Hungary Today 2023.09.14.

The European Commission has registered three new Hungarian agricultural product names: Borzag pálinka (schnaps), Sárréti sloe pálinka, and Szabolcsi apple. This brings the total number of Hungarian geographical indications protected by the EU to 85.

This means that 32 Hungarian food products, 38 Hungarian wines, and 15 Hungarian pálinka names are now protected in the EU. This EU protection scheme protects agricultural products that originate from a defined geographical area and are produced using a process that can be linked to that exact region.

The production of Borzag pálinka in Nógrád County (nothern Hungary) dates back centuries and is produced exclusively in the commercial distilleries of Nógrád County from wild elderberries, also known as borzag.

The region is characterized by a weakly acidic soil and unique climatic conditions, with cool, humid, and shady places favorable for the fruit.

The bitter taste of the juniper in the area contributes significantly to the marzipan and spicy flavor of borzag. Due to the high content of volatile and coloring substances in the berries, the drink also has a sweetish aroma with a pale yellowish tinge.

Borzag Pálinka. Photo via Facebook/Agrárminisztérium

Sárrét sloe pálinka is produced only in commercial distilleries in the districts of Hajdú-Bihar and Békés counties in the Sárrét area (eastern Hungary), from the wild sloes grown there.

Thanks to the mineral-rich soil of the geographical area and the high amount of hours of sunshine (exceeding 2,500 hours), the sloes grown in the geographical area are richer than average in minerals and aromas.

The Sárrét sloe pálinka, made exclusively from wild fruit, has a sloe blossom aroma and almond flavor, and a slightly sweet taste reminiscent of marzipan thanks to the high sugar content of the fruit. The high mineral and aromatic content of the sloe results in a higher volatile content of the spirit.

Sárrét sloe pálinka. Photo via Facebook/Agrárminisztérium

The Szabolcs apple (Szabolcs-Szatmár-Bereg County, northeastern Hungary) has established the reputation of Hungarian apple-growing.

The technical knowledge of growing Szabolcs apples in the defined geographical area has been handed down from generation to generation.

The Research Institute of Újfehértó of the University of Debrecen, having more than 70 years of experience, helps to pass on modern knowledge of apple-growing by maintaining varieties, producing certified propagating material, and providing expert advice. The aim of the eligible Szabolcs Apple Producers Group is to produce, process, and promote the consumption of high-quality eating apples grown in a sustainable manner in line with the challenges of the times, building on the traditions of Szabolcs apple-growing.

Szabolcs apples.
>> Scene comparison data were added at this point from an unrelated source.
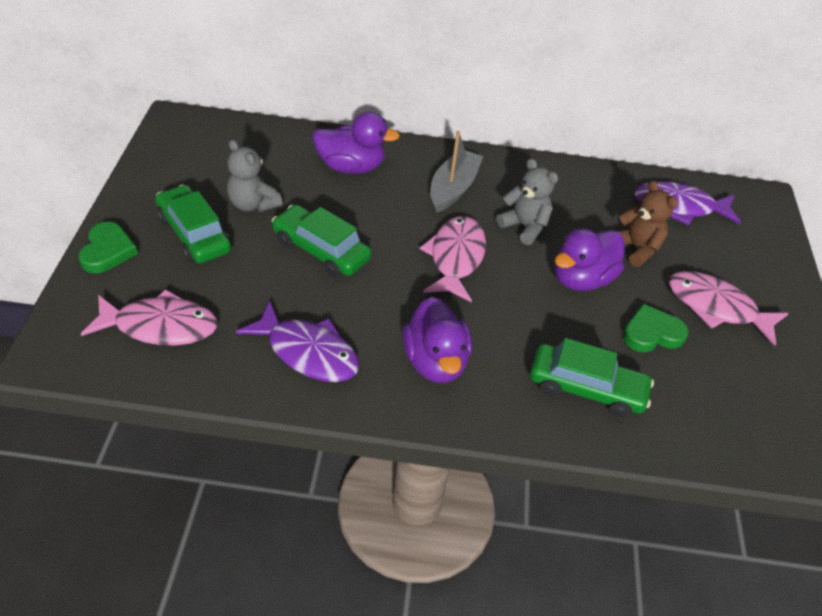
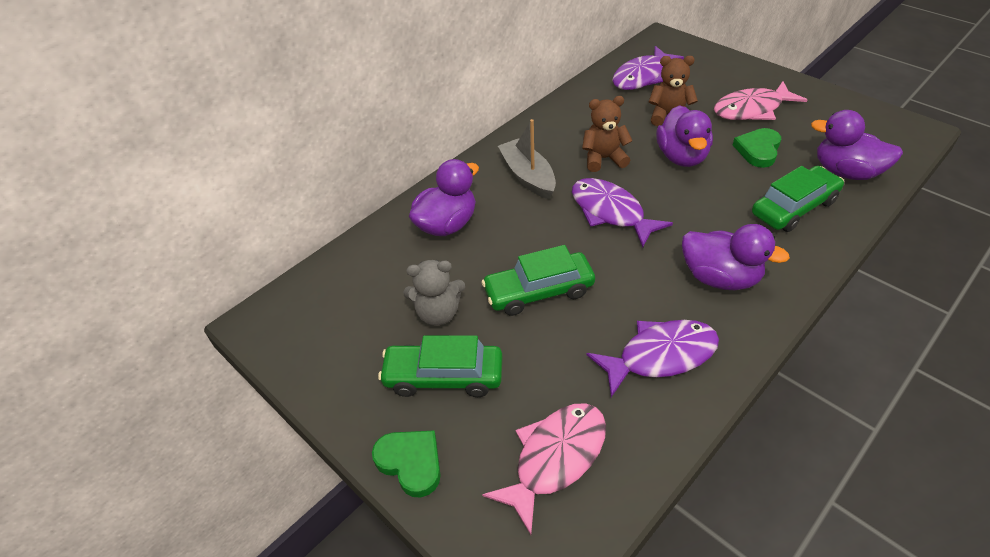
camera: 45 degrees left, 0 degrees up
pink fish [420,216,486,302] -> purple fish [572,178,673,248]
grey teddy bear [496,158,558,245] -> brown teddy bear [582,96,633,172]
none -> purple duck [811,110,903,180]

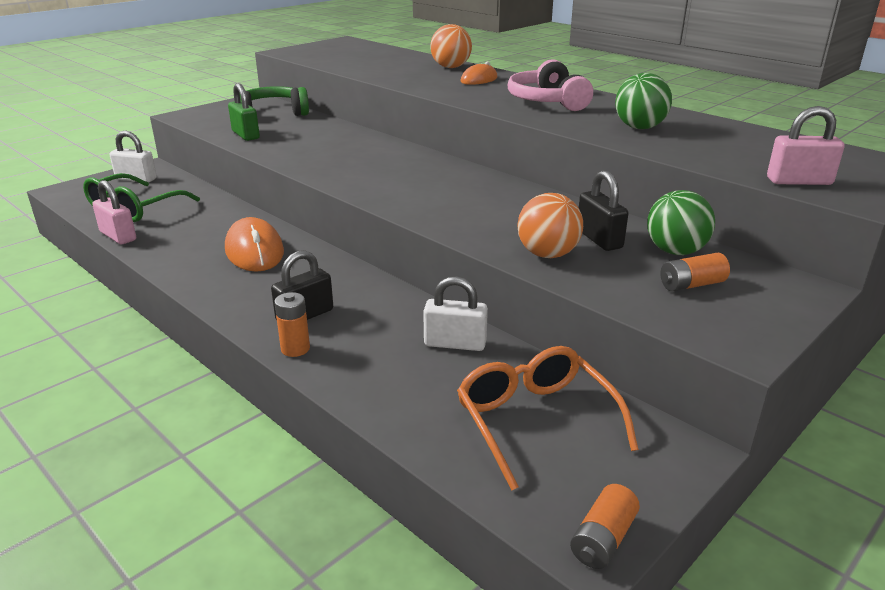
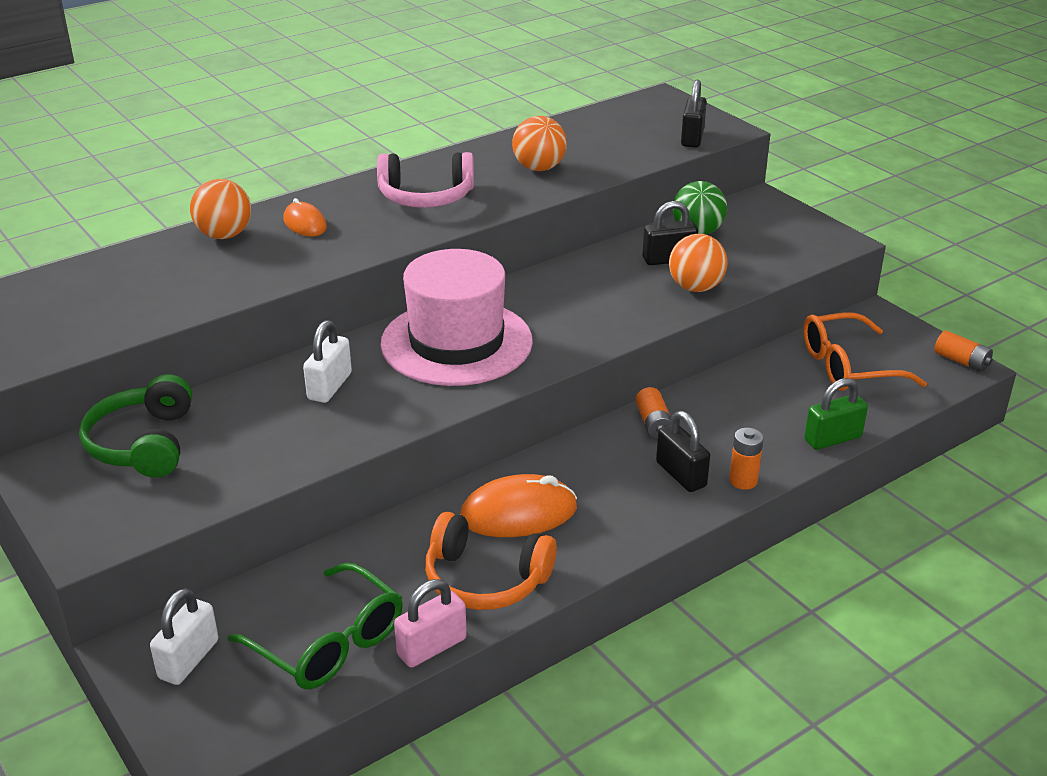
camera: 80 degrees left, 5 degrees up
green padlock [228,83,260,141] -> green padlock moved to [804,378,868,450]
white padlock [423,276,488,351] -> white padlock moved to [303,320,352,403]
green ball [615,73,672,129] -> orange ball [512,116,567,171]
orange battery [661,253,730,291] -> orange battery moved to [635,387,671,440]
pink padlock [767,106,845,185] -> black padlock [681,80,707,148]
none -> pink hat [380,249,533,386]
none -> orange headphones [425,512,557,610]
Photo via Facebook/Agrárminisztérium

In addition to the legal protection, the geographical indication also increases the product’s distinctiveness in trade and helps consumers to make purchasing decisions, and producers to promote their products.
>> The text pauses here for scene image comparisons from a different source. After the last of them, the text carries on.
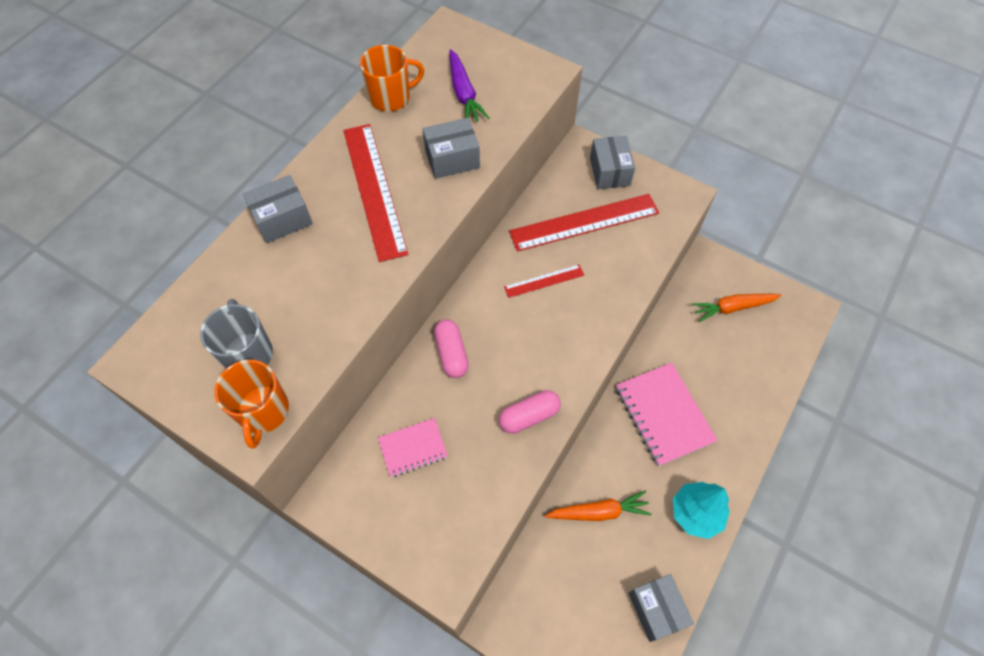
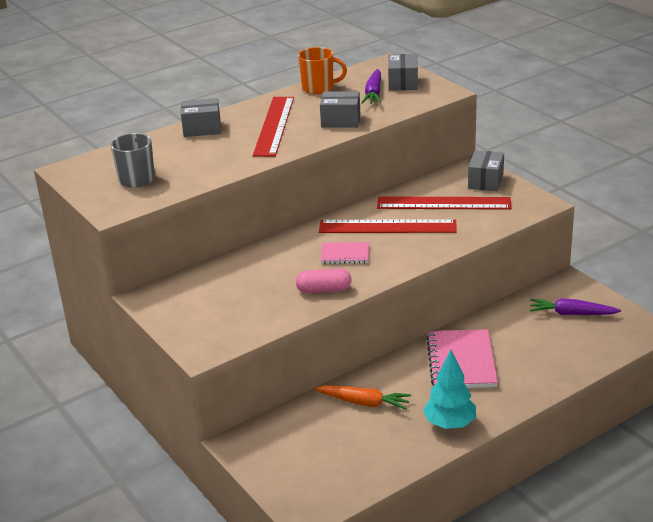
camera: 25 degrees right, 30 degrees down
orange mug [214,360,289,448] -> none
pink notebook [378,418,448,477] -> pink notebook moved to [321,242,369,264]
pink capsule [434,319,469,378] -> none
red ruler [504,264,584,298] -> red ruler [319,219,457,233], size x1.95
grey box [628,574,694,642] -> grey box moved to [388,54,418,91]
orange carrot [691,294,782,322] -> purple carrot [530,298,621,315]

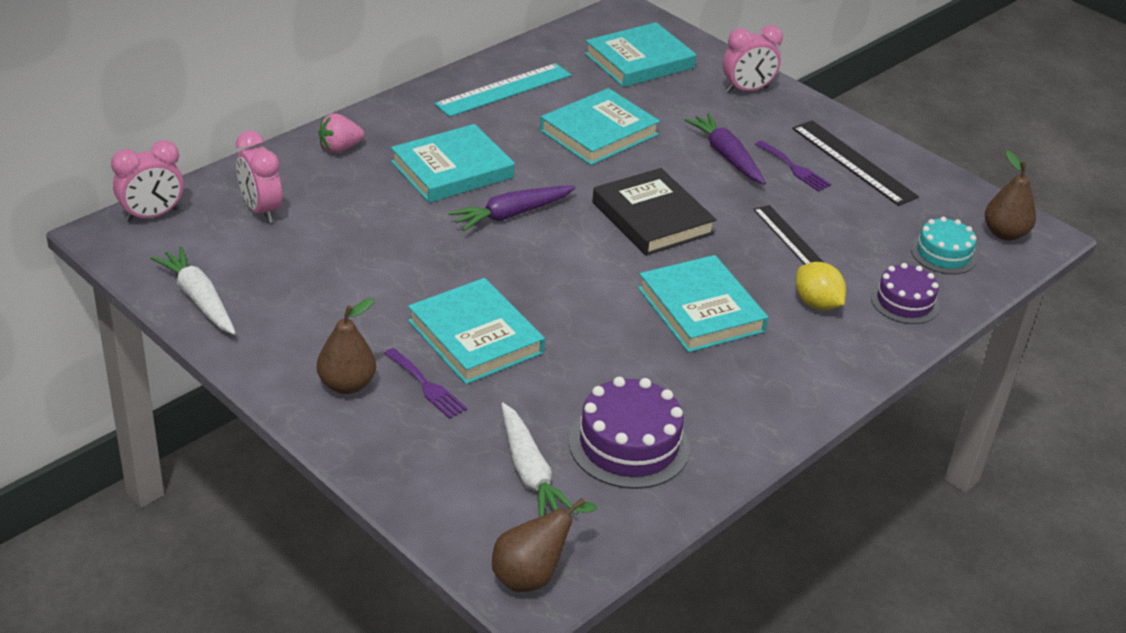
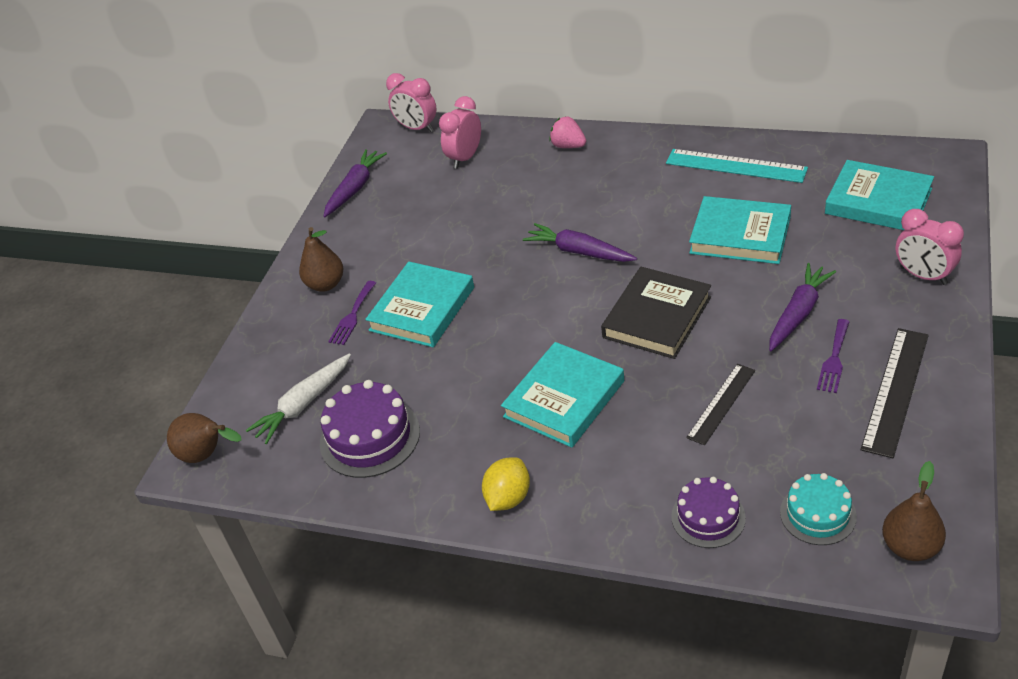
camera: 70 degrees right, 5 degrees up
white carrot [150,246,236,335] -> purple carrot [323,149,387,217]
turquoise book [391,124,515,203] -> none
yellow lemon [796,262,846,310] -> yellow lemon moved to [482,457,530,511]

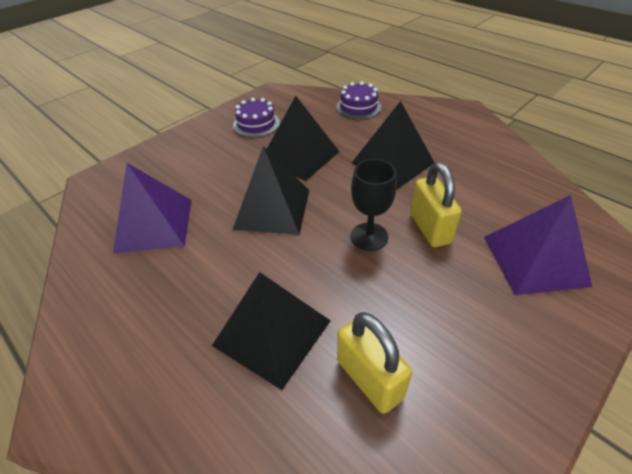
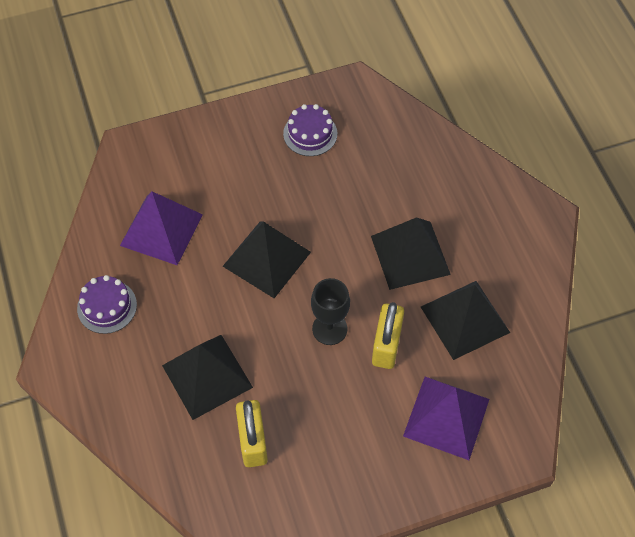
camera: 25 degrees right, 15 degrees up
black pyramid [267,96,340,181] -> black pyramid moved to [421,281,510,360]
purple cake [336,82,381,119] -> purple cake moved to [77,275,137,334]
Interesting fact that it is not simple to grow/manufacture these protected products. Producers who wish to produce and market such products can register with the department of plant and soil protection of the territorially competent county government office. In addition to registration, an important criterion is that the product must be produced in accordance with the method described in the product specification. Those who do not meet the requirements may not sell their products with the protected designation of origin or protected geographical indication.

Among the 85 protected products are Hungarian delicacies such as Szeged salami, Gönc apricots, Gyula sausages, Szatmár plum pálinka, and a variety of wines from Eger and Tokaj.